The innovative balloon-like device would drastically reduce the time spent in the clinic for patients receiving gem/doce and other multi-agent bladder cancer treatments.
Wednesday, November 12, 2025

A groundbreaking chemotherapy regimen created by the University of Iowa Department of Urology to treat non-muscle invasive bladder cancer (NMIBC) would become more convenient for patients when delivered using a device being developed in a UI biomedical engineering lab.

The drug-releasing intravesical floating technology (DRIFT) device is designed to be placed in the bladder through a catheter, enabling timed release of the second drug of a sequential, two-drug regimen known as gem/doce.

Portrait of Dr. Michael A. O'Donnell
Dr. Michael A. O’Donnell created the gem/doce regimen to treat patients with non-muscle invasive bladder cancer who were at risk of losing their bladder to the disease.

The DRIFT device, developed in the lab of James Byrne, MD, PhD, UI assistant professor of radiation oncology, is described in a study published in BJU International.

Standard management of NMIBC involves transurethral resection of the tumor followed by adjuvant therapy to kill tumor cells remaining in the bladder. Since the 1970s, the first-line drug used for NMIBC treatment is an immunotherapy known as BCG. For patients whose tumor cells did not respond to that treatment, the primary alternative was removal of the bladder.

DRIFT study co-author Michael A. O’Donnell, MD, director of urologic oncology at the UI and Richard D. Williams Professor of Urology, invented the gem/doce regimen — sequential doses of gemcitabine and docetaxel administered intravesically — to salvage the bladders of patients who had failed BCG.

Since 2015, O’Donnell and his colleagues have published a series of studies describing gem/doce results that equal or surpass BCG's effectiveness in various risk levels of the disease, leading to ever-increasing uptake of the gem/doce regimen by urologic oncologists.
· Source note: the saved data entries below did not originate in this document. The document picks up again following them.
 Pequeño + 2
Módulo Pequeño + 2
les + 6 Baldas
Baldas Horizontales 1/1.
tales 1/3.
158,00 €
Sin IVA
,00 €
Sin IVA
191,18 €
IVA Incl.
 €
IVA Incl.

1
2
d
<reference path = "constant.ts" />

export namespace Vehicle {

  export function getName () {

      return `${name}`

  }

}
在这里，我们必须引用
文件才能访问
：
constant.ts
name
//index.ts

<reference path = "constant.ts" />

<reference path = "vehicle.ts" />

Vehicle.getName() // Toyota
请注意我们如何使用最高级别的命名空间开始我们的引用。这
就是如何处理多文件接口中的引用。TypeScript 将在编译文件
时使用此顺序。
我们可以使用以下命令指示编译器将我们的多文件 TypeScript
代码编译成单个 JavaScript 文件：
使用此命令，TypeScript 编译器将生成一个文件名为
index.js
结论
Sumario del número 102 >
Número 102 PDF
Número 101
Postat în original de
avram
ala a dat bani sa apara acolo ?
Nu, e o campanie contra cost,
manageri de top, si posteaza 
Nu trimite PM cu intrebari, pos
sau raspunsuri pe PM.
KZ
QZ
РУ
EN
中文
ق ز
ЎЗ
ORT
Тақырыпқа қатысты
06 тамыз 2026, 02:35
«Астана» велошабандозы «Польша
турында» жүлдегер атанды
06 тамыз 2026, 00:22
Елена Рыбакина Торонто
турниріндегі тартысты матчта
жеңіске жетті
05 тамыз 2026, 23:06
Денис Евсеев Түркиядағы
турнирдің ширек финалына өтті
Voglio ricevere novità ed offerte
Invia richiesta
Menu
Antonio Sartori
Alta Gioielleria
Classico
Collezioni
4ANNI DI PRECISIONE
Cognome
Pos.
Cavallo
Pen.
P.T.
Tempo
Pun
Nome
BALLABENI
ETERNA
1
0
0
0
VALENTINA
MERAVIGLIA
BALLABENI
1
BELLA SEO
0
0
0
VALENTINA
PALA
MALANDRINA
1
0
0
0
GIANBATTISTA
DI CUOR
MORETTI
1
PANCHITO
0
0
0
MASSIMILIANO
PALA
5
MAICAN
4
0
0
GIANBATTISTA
Gem/doce is now undergoing prospective evaluation in the nationwide BRIDGE clinical trial, with the potential to become a new first-line standard of care for NMIBC.

One of the challenges of the regimen is that it can require patients to spend up to 4 hours in an outpatient clinic, with limited mobility, as a dose of gemcitabine is administered and removed two hours later, followed by a dose of docetaxel that is eliminated two hours later. DRIFT offers the prospect of drastically reducing the length of that clinic visit.
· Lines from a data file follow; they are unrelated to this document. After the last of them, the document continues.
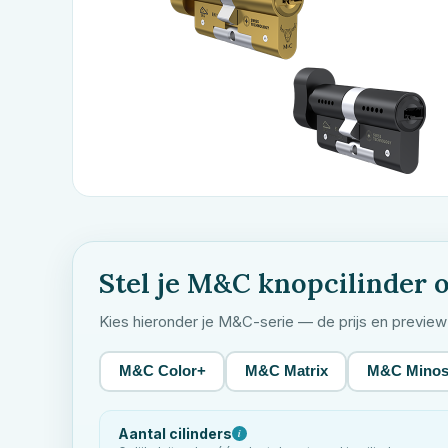
Stel je
M&C
knopcilinder 
Kies hieronder je
M&C
-serie — de prijs en previe
M&C Color+
M&C Matrix
M&C Mino
Aantal cilinders
i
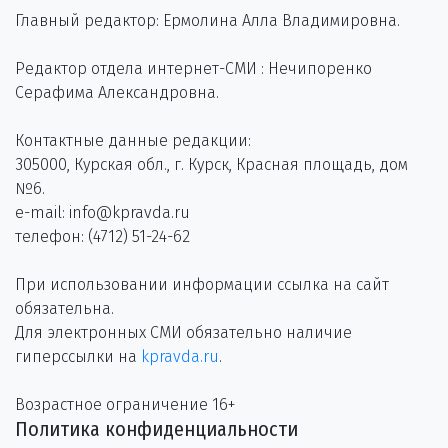
Главный редактор: Ермолина Алла Владимировна.
Редактор отдела интернет-СМИ : Нечипоренко
Серафима Александровна.
Контактные данные редакции:
305000, Курская обл., г. Курск, Красная площадь, дом
№6.
e-mail: info@kpravda.ru
телефон: (4712) 51-24-62
При использовании информации ссылка на сайт
обязательна.
Для электронных СМИ обязательно наличие
гиперссылки на
kpravda.ru
.
Возрастное ограничение 16+
Политика конфиденциальности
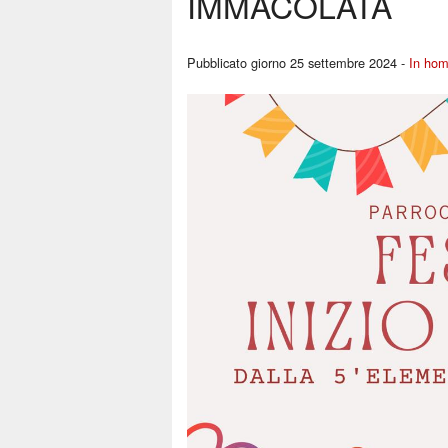
IMMACOLATA
Pubblicato giorno 25 settembre 2024 -
In ho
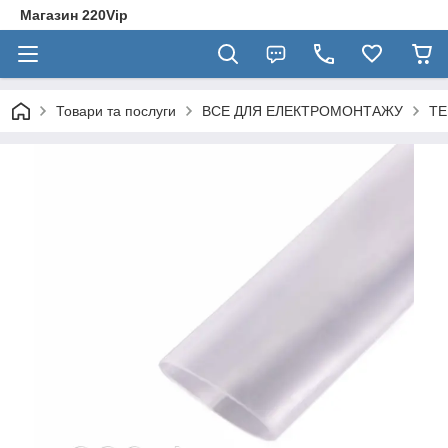
Магазин 220Vip
Товари та послуги
ВСЕ ДЛЯ ЕЛЕКТРОМОНТАЖУ
ТЕ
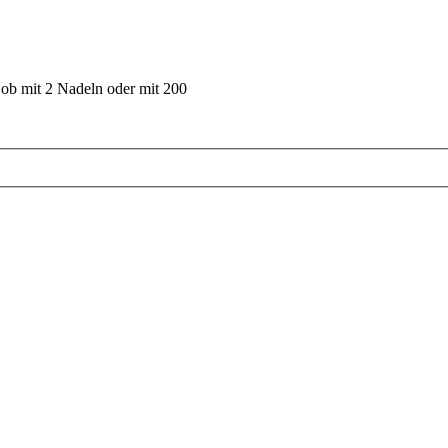
 ob mit 2 Nadeln oder mit 200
“While gem/doce and other sequentially administered doublet chemotherapy bladder cancer treatments are rapidly undergoing worldwide adoption, the biggest logistical challenge has been the extended clinic time required," Dr. O’Donnell says. "This new invention cleverly allows joint administration of both drugs at the same time with a timed release of the second agent to functionally act sequentially."

The DRIFT device would be filled with docetaxel and placed in the bladder along with the dose of gemcitabine. The balloon-like device is designed to float in the bladder while holding the dose of docetaxel. The patient would then be free to leave the clinic and return home. After the patient eliminates the gemcitabine, the DRIFT device would release the dose of docetaxel. The device would then be safely removed by the patient. This means the patient would spend a fraction of the time now required to be in clinic.

"This breakthrough invention should encourage more rapid uptake of gem/doce and other sequenced agents, especially in the community setting,” O’Donnell says.